I carried a backpack containing a paperback book and a thermos of tea. When I reached a grove of beech and maple on the first ridge, I stopped; it was high enough that I could see, if not the farms and fields of the valley below, at least the shining brightness of clear space. Panting, insect-bitten, scratched, I leaned against a beech, listening to the blood rush in my ears.
I looked at the bowl I had just climbed. Leaves rustled high above the slender trunks of young trees, the breeze made a flicker of light and shadow, fingering through the ferns; and I realized I could not distinguish this particular hollow from any other. I did not know the hillside where trillium grew, could not find the tree with the witch’s butter, or the dried-up brook bed, or the place where the deer yarded.
If I continued, there would be more hardwood stands like this one, more close-standing spruce in damp river valleys, marshes spiked with dead trees, raspberry-choked clearings, old clear-cuts tossing with fireweed and bowled with a hard blue sky, and then a ridge of birch again, another clump of spruce, on and on with no centre, no pattern, no beginning, and no end.
The quiet became suspect, taunting, and I felt the cold edge of unknowing. I was afraid to go on, afraid to go over the next ridge. Somewhere, deer stood frozen, waiting. Rabbits had gone to ground. Black bear, moose, foxes, coyotes, snakes: all knew, or so I felt, my exact place. All smelled my alien heat. All paused, sensing, waiting. The rustling of the leaves came in waves as the wind ebbed and strengthened, capriciously. It was a sound that excluded me. It was not like the whish of wind coming through a screen door; it was without comfort or reference.
This was a world of wariness; the soft-footed coyotes would flicker easily among the grey trunks, coats dappling, shifting, paws stealthy and silent; their quick steps would pick around this tree, steal down through the shadows of the bowl.
I had crossed a boundary. Even though I might see the remains of humans — clear-cuts, saw marks, barbed wire embedded in bark — this was a place that followed its own course as steadily as the rivers that flow beneath cities. The heart of these woods was hidden, buried deep. I could walk here, but until I had watched and listened, patiently, and without expectation or design, until then I would move as if through the corridors of a museum, viewing artifacts that my hands could not remember, my soul could not celebrate.
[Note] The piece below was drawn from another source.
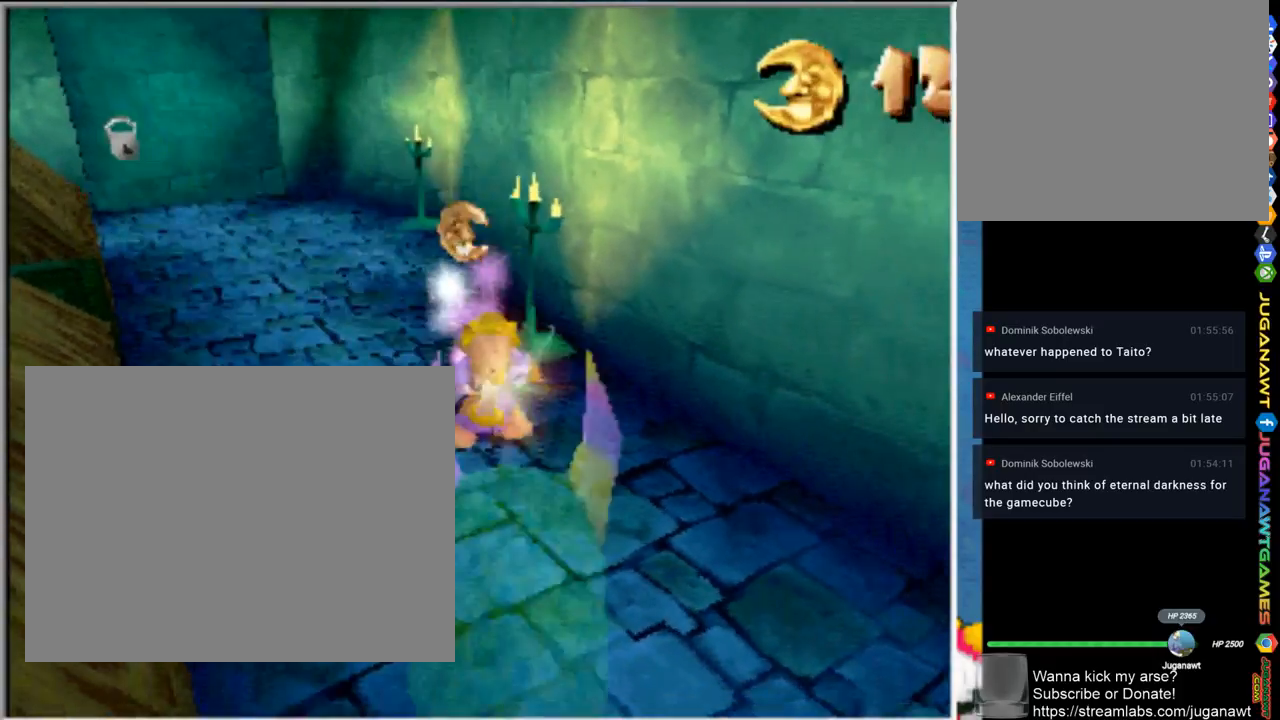
{"buttons": [], "left_stick": "up", "right_stick": "center", "events": [[33, "left_stick", "left"], [200, "left_stick", "up"]]}
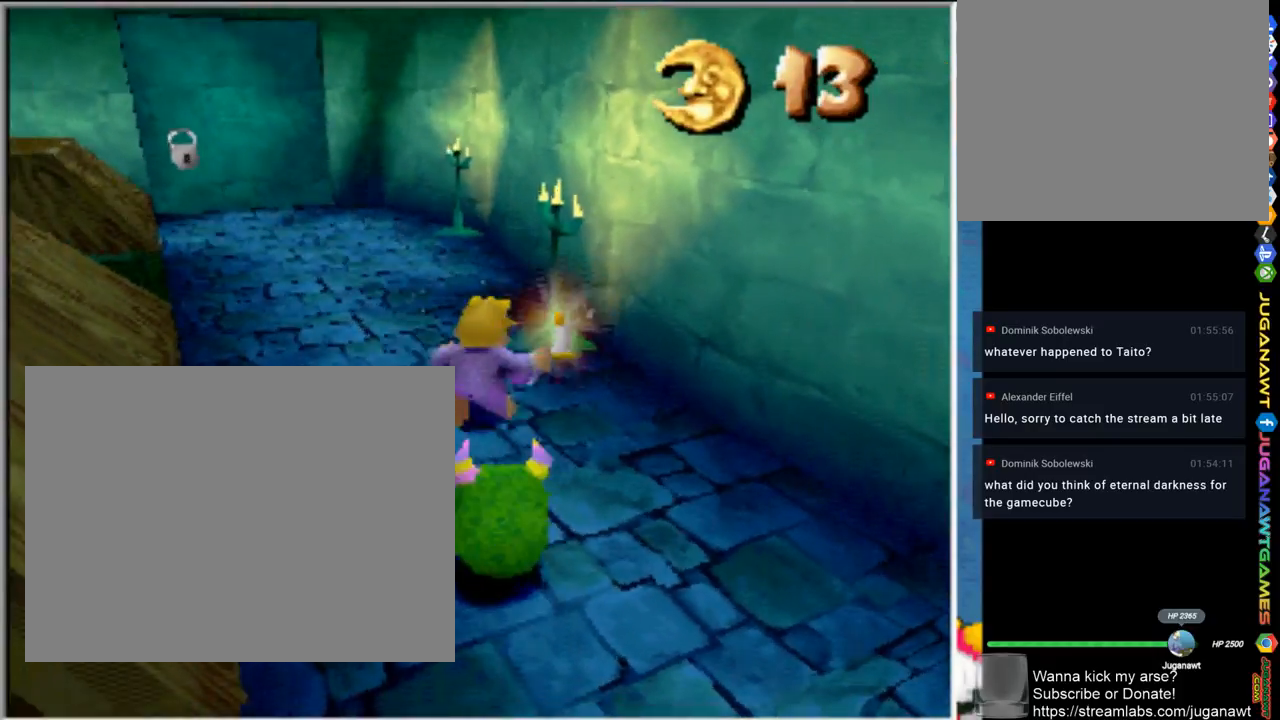
{"buttons": [], "left_stick": "down", "right_stick": "center", "events": [[33, "left_stick", "up-left"], [267, "left_stick", "down-left"], [400, "left_stick", "down"]]}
On this day, leaning exhausted and bewildered against the beech tree, I felt the weight of the forest and knew why the early people had removed it so far from their farms. I felt its danger; I understood its affront to human sensibility. This was not a place for us. I was alone here, and utterly without importance. This was not the somnolent paradise of my childhood. The woods are to work in. You don’t go walking there. I rose abruptly and shouldered my pack, slipping, ducking, scrambling noisily as I picked my way down the hill. I felt my self, and confidence, returning, bit by bit, as my feet crunched along a gravel road made by humans, as I swung along the edges of fields, as I turned my back on the wild.